There are many favorites among the poems of this book, but I return again and again to two; one because it reminds me of my own childhood when I was a rider of tree saplings and the other because it states so very simply much of what I believe.
The first one is Birches. It describes a boy swinging on birches that had been bent down by ice storms. It speaks of the joy which he derives from this simple act, this boy "too far from town to learn baseball, whose only play was what he found himself." The poet admits that he, too, was once a "swinger of birches." And the poem ends:
I'd like to get away from earth awhile And then come back to it and begin over. May no fate willfully misunderstand me And half grant what I wish and snatch me away Not to return. Earth's the right place for love: I don't know where it's likely to go better. I'd like to go by climbing a birch tree, And climb black branches up a snow-white trunk Toward heaven, till the tree could bear no more, But dipped its top and set me down again. That would be good both going and coming back. One could do worse than be a swinger of birches.
The other poem that means a lot to me, especially since I've become a habitat gardener is The Tuft of Flowers. It describes the poet going to turn grass that has been mowed for hay and seeing a butterfly flitting here and there searching for some remembered stand of flowers, now gone. As he watches the butterfly, it draws his eye to a patch of flowers the scythe had spared.
A leaping tongue of bloom the scythe had spared Beside a reedy brook the scythe had bared.
The mower in the dew had love them thus, By leaving them to flourish, not for us,
Nor yet to draw one thought of ours to him, But from sheer morning gladness at the brim.

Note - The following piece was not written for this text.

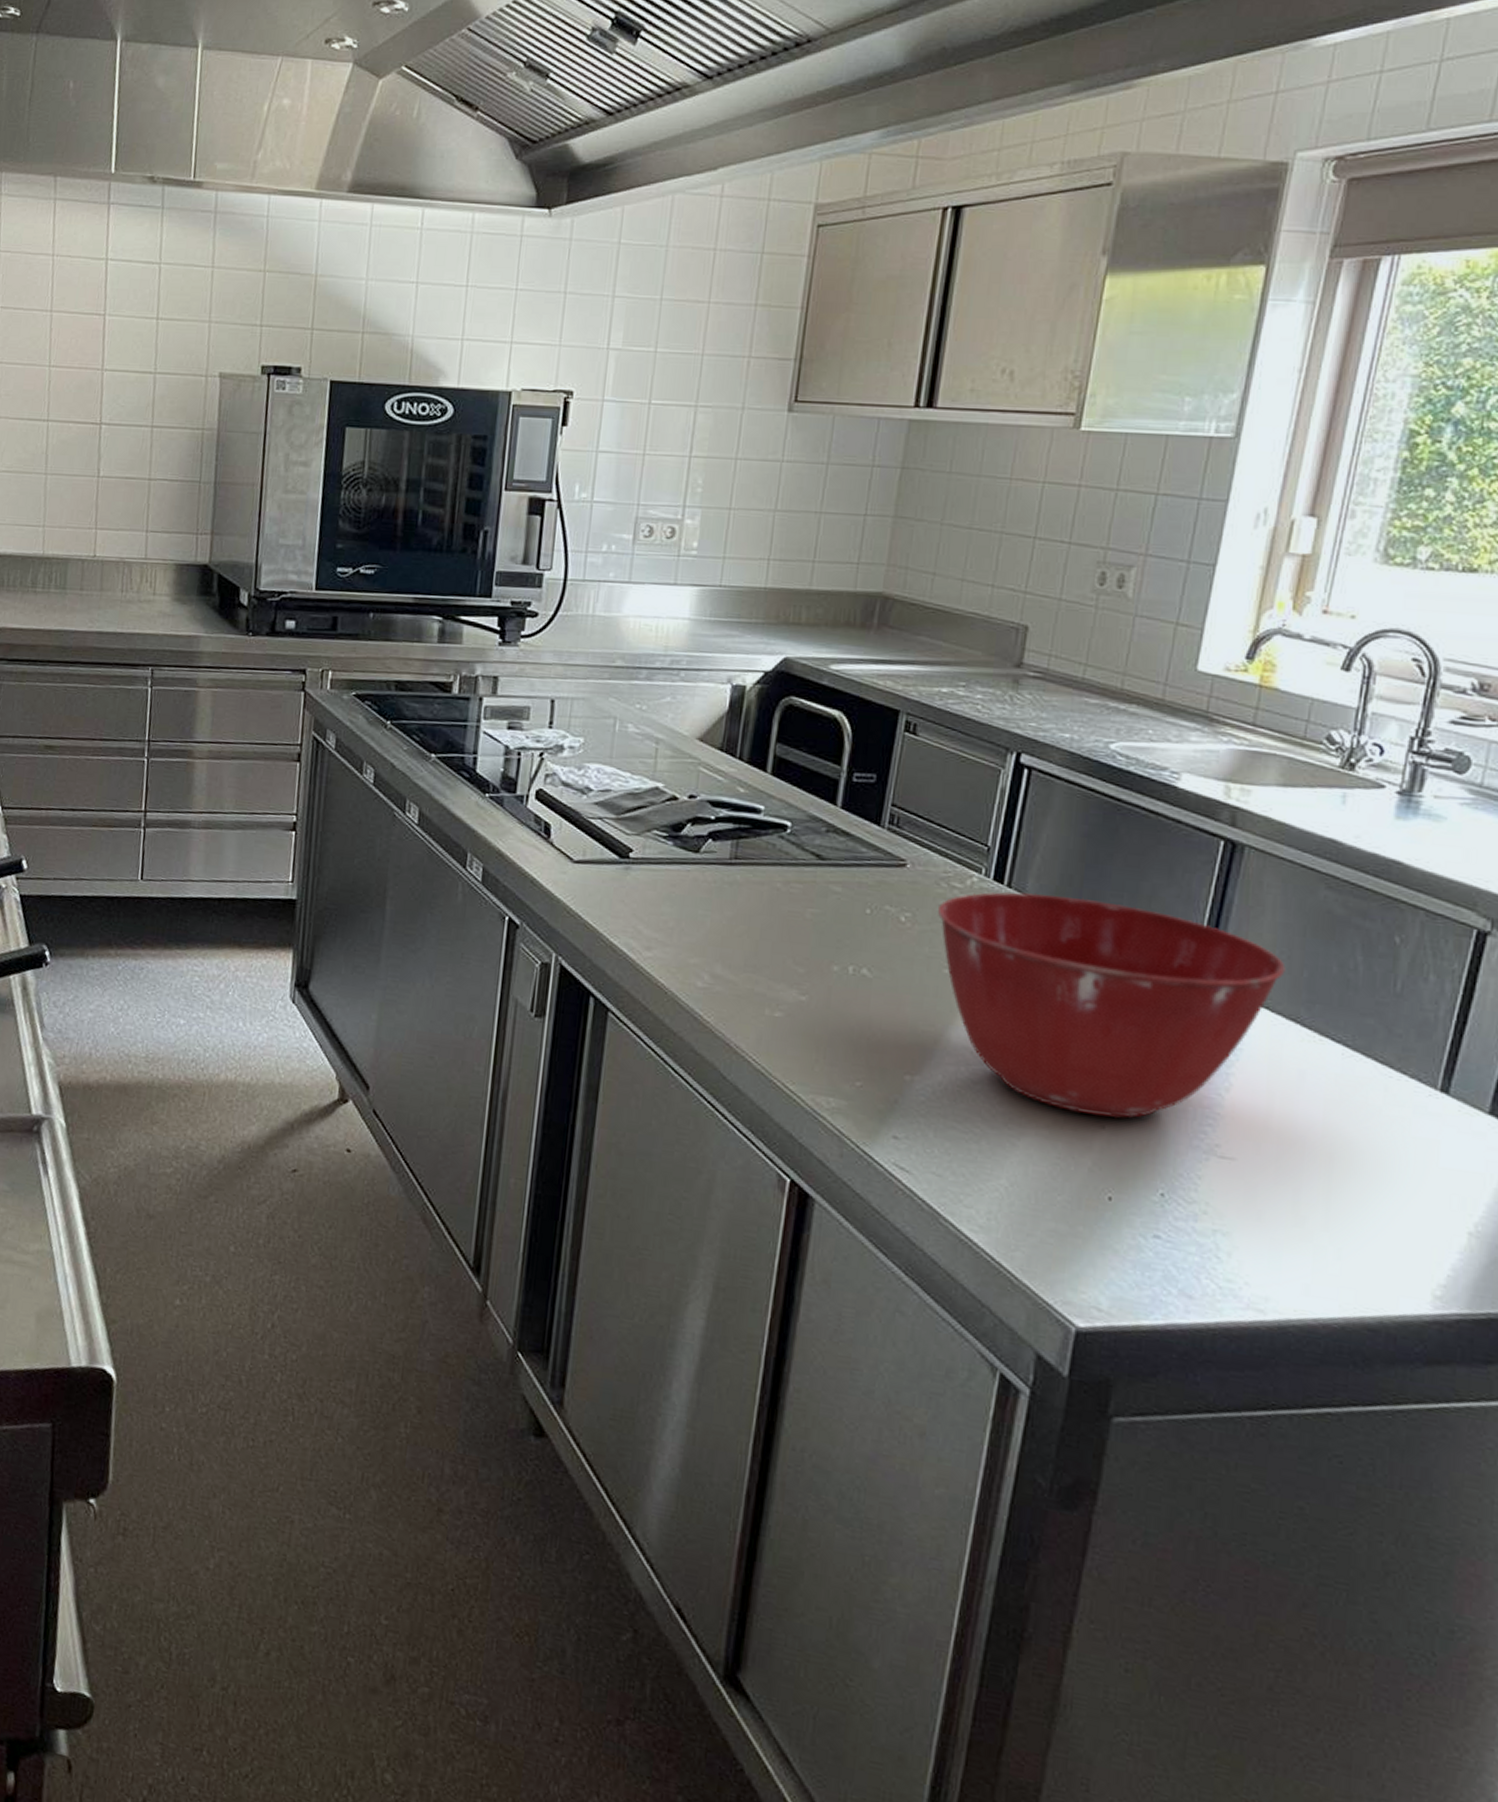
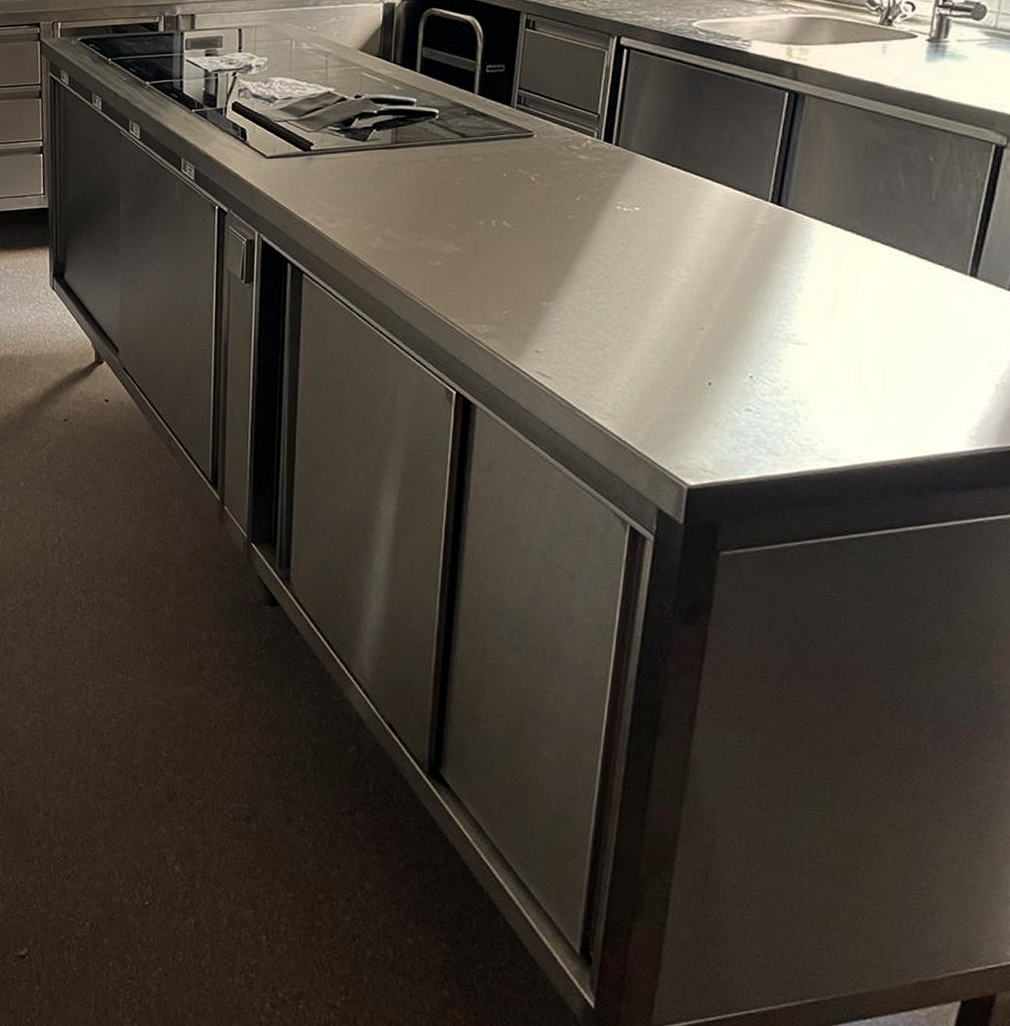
mixing bowl: present [937,892,1286,1118] -> none [560,148,842,320]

The butterfly and I had lit upon, Nevertheless, a message from the dawn...
And as the poem ends, the poet feels a kinship with the mower, "a spirit kindred to my own." He had previously felt alone in the field but now he sees that we are all in this together - the mower, the turner of the grass, the butterfly, and in silent conversation with the mower who has now moved on, he says:
"Men work together, I told him from the heart, Whether they work together or apart."
A deceptively simple poem with a deeper meaning for those who take the time to find that "tuft of flowers." That was Robert Frost. That's why I love his poems.